───── DATA ─────

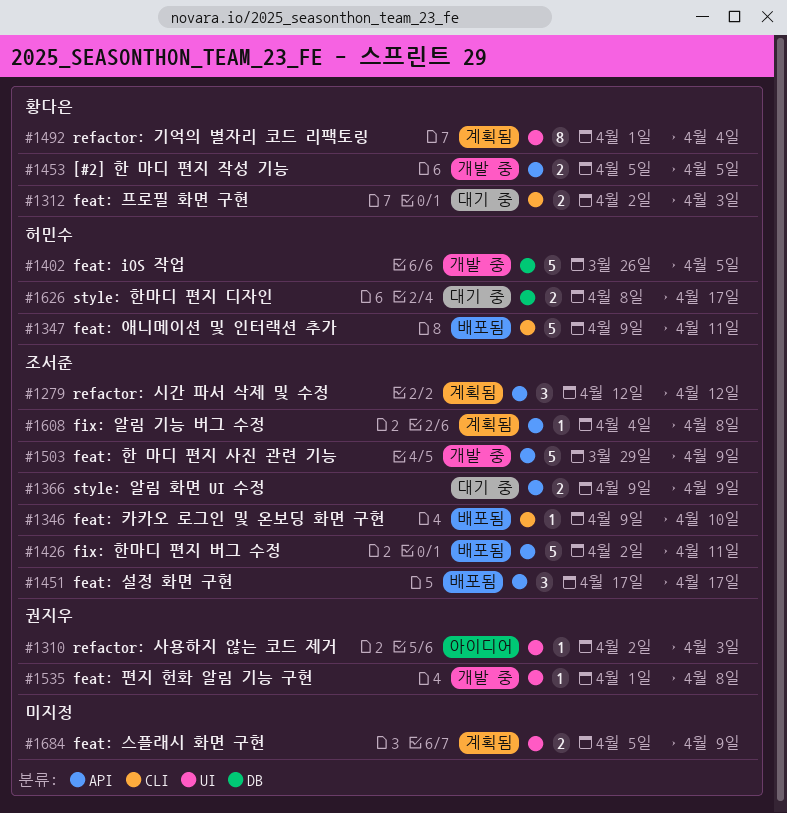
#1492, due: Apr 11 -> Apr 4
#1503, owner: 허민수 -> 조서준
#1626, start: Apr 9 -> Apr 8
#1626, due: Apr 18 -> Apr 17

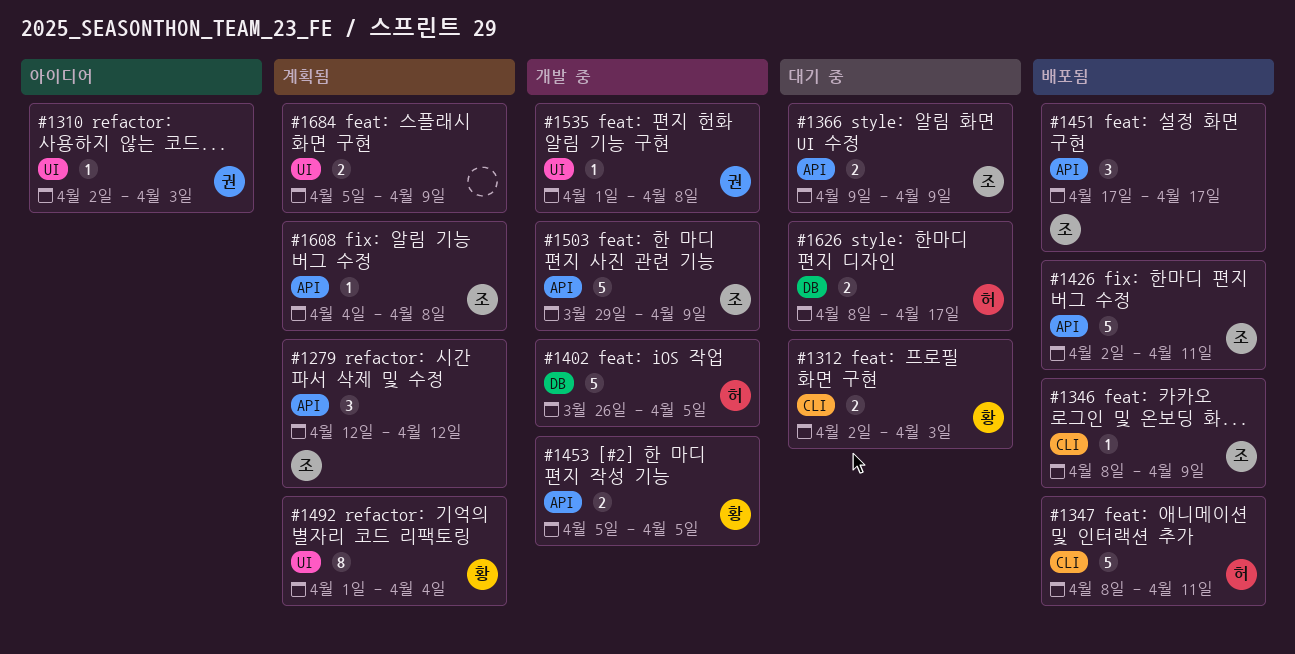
#1346, start: Apr 9 -> Apr 8
#1346, due: Apr 10 -> Apr 9
#1347, start: Apr 9 -> Apr 8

─────

→ TASK TO COMPLETE:
Copy out the listing above in full and leave out its pictures.

→ TASK OUTPUT:
#1492, due: Apr 11 -> Apr 4
#1503, owner: 허민수 -> 조서준
#1626, start: Apr 9 -> Apr 8
#1626, due: Apr 18 -> Apr 17

#1346, start: Apr 9 -> Apr 8
#1346, due: Apr 10 -> Apr 9
#1347, start: Apr 9 -> Apr 8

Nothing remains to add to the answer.